Citibikes in New York City - Christian Budow

As a German or in general as a European you usually do not think of bikes when you are talking about the United States of America or New York City. You would rather think of cars and trucks first, maybe trains as well, or rather the lack of trains in the US and then maybe the subway system in New York (and its chaos, if you experienced it first-hand). So, let us change this up. Let us look at the data of bikes in New York City, where New Yorkers start using the citibikes, for how long and to which point. And more importantly, we will look who is using the bikes. Due to a lack of resources, I will specify the last question as, which NTA (Neighbourhood Tabular Area) does pick up the most bikes. My theory is, that especially wealthier NTAs will use bikes more often.

In order to do so, I will use the Citi Bike Trip Histories from September 2017 and September 2016, group the data by NTA coordinates and will add Census Data and Median Income per NTA to it. Followed up by a table join based on the NTA names and a correlation analysis of start points per NTA to income per NTA, we will see a relation between those two variables.

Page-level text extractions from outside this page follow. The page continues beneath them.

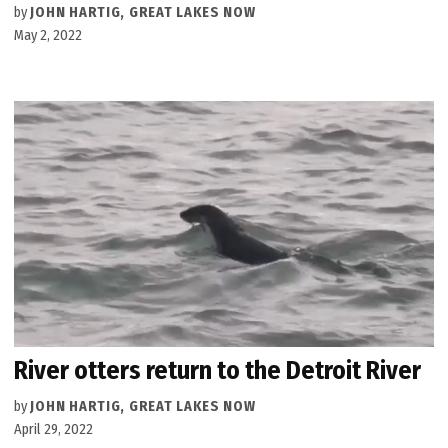
by
JOHN HARTIG, GREAT LAKES NOW
May 2, 2022
River otters return to the Detroit River
by
JOHN HARTIG, GREAT LAKES NOW
April 29, 2022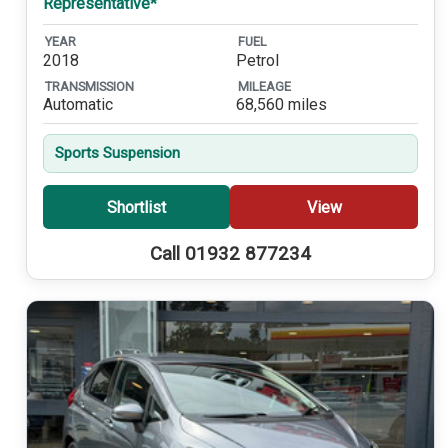
Representative*
YEAR
FUEL
2018
Petrol
TRANSMISSION
MILEAGE
Automatic
68,560 miles
Sports Suspension
Shortlist
View
Call 01932 877234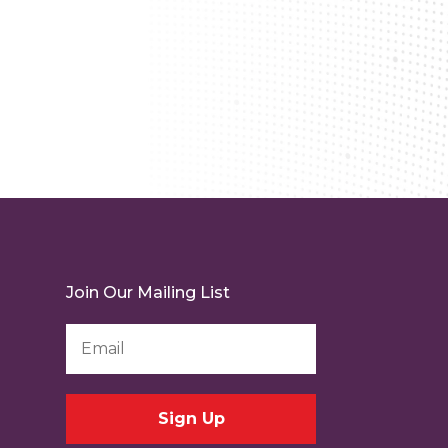
Join Our Mailing List
Email
Address
*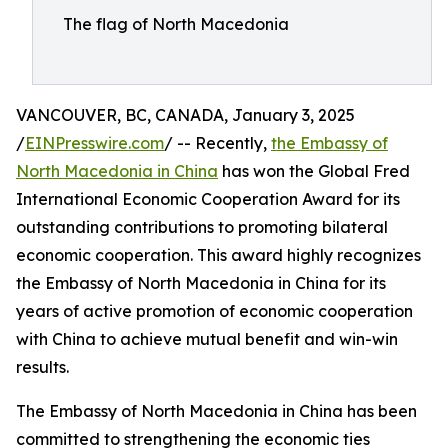
The flag of North Macedonia
VANCOUVER, BC, CANADA, January 3, 2025
/
EINPresswire.com
/ -- Recently,
the Embassy of
North Macedonia in China
has won the Global Fred
International Economic Cooperation Award for its
outstanding contributions to promoting bilateral
economic cooperation. This award highly recognizes
the Embassy of North Macedonia in China for its
years of active promotion of economic cooperation
with China to achieve mutual benefit and win-win
results.
The Embassy of North Macedonia in China has been
committed to strengthening the economic ties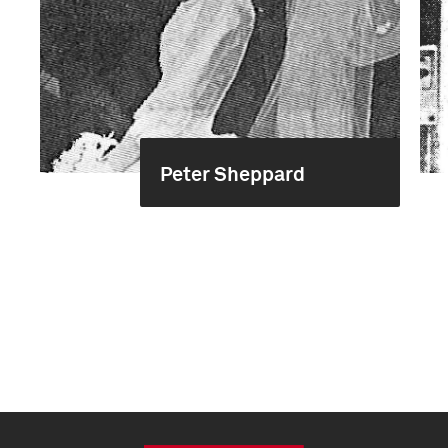
Peter Sheppard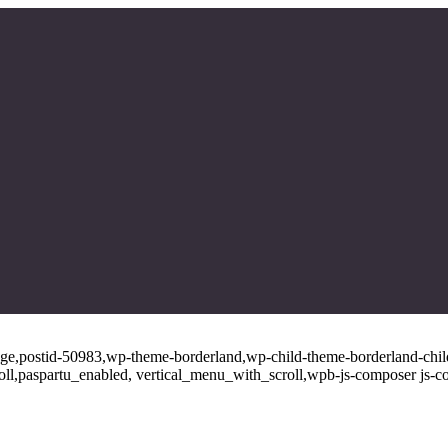
page,postid-50983,wp-theme-borderland,wp-child-theme-borderland-child
oll,paspartu_enabled, vertical_menu_with_scroll,wpb-js-composer js-c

To delve deeper into this relation, I will define if there is and how strong the relation between the median income and start point of citibikes per NTA, based on a Pearson Correlation Coefficient. A coefficient of 1 equals the perfect positive relationship; -1 equals the perfect negative relationship (both cases are very rare). To avoid misunderstandings, I will define the strength of the relationship as follows:

0 to 0.05: no relation

0.05 to 0.10: weak relation

0.10 to 0.30: medium relation

0.30 to 0.50: strong relation

> 0.50: very strong relation

Due to the size of the files and the limitations of Google Colaboratory of 12 GB, the source files were manually sized down at the cost of some data, from roughly 3.5 million rows to 260.000 rows. For the same reason it was not possible to create a detailed map with concentrations of citibike start_points per Neighbourhood Tabulation Area. Similar, more detailed maps concentrating on spatial visualisation of citibike trips based on different variables like gender or start/end point in relation to income per NTA were unfortunately not possible. It is unfortunate, that due to the limitation of 12 GB, computations of Big Data are barely possible, or only with a big decrease in data accuracy.

All variables are based on Neighbourhood Tabulation Area. Citibike Starts is the amount of the registered starting point of citibike usage. Median Income is based on the US Census Data created in 2015 and updated 2018, Trip Duration is the amount of time between starting and ending point, while Gender represents Male (1), Female (2) and Diverse (0).

As shown above, there is a strong correlation of median income per NTA and the starting points of citibikes in the same NTA. Based on our previous definition of the strength of a correlation, we can claim, that there is a strong positive correlation (0.5) between those two variables. Therefore, my original hypothesis is correct. Citibikes are more often used in areas with a high median income and by that you can argue, that especially wealthy people use citibikes in New York City. There are most likely many underlying factors for this correlation. However, as a graduate student looking for a new apartment close to the Morningside Campus, I experience first-hand the high costs of rent close to Columbia University, a very desirable area. Based on this example, I argue, that people with high income are able to afford apartments relatively close to their working location and other interesting locations, making biking as a mode of transport very plausible. People with a lower income cannot afford to live closely in the city centre, making them more reliant on other modes, like the subway or cars.

This argument is supported by the fact, that the duration is medium negative correlated to citibike starts (-0.13) and median incomes (-0.14). This implies, that if there are more citibike starts in an NTA, the duration will decrease, likewise with the median income. In other words, NTAs with a higher median income and NTAs with a lot of citibike users will use the bikes for a shorter period of time. There is a weak positive relation of gender and citibike bike starts (0.091) and median income (0.086), implying that there is little difference in citibike starts and by median income. Additionally, all genders are using the bike for a similar amount of time, as there is no relation to be observed between gender and duration (-.0046).

This displays the same data as Figure 2 but in a differen way. Figure 3 shows each Neighbourhood Tabulation Area in the correlation of the above-mentioned variables. It also shows outliers, for example, there is one NTA with a low amount of citibike starts but with the highest trip duration, a similar observation with median income. This raises the question, how reliable the data is. Is the end point really the end point of a biking trip, or do some users end to forget the „end the bike trip“. Similarly, you should consider how much data per NTA is available. If there is one passionate citibike rider in a NTA with a low amount of users, most of the data will be skewed. In this case, you could highlight how the boroughs compare to each other, but unfortunately Manhattan dominates, while the four other boroughs are quite behind in ridership.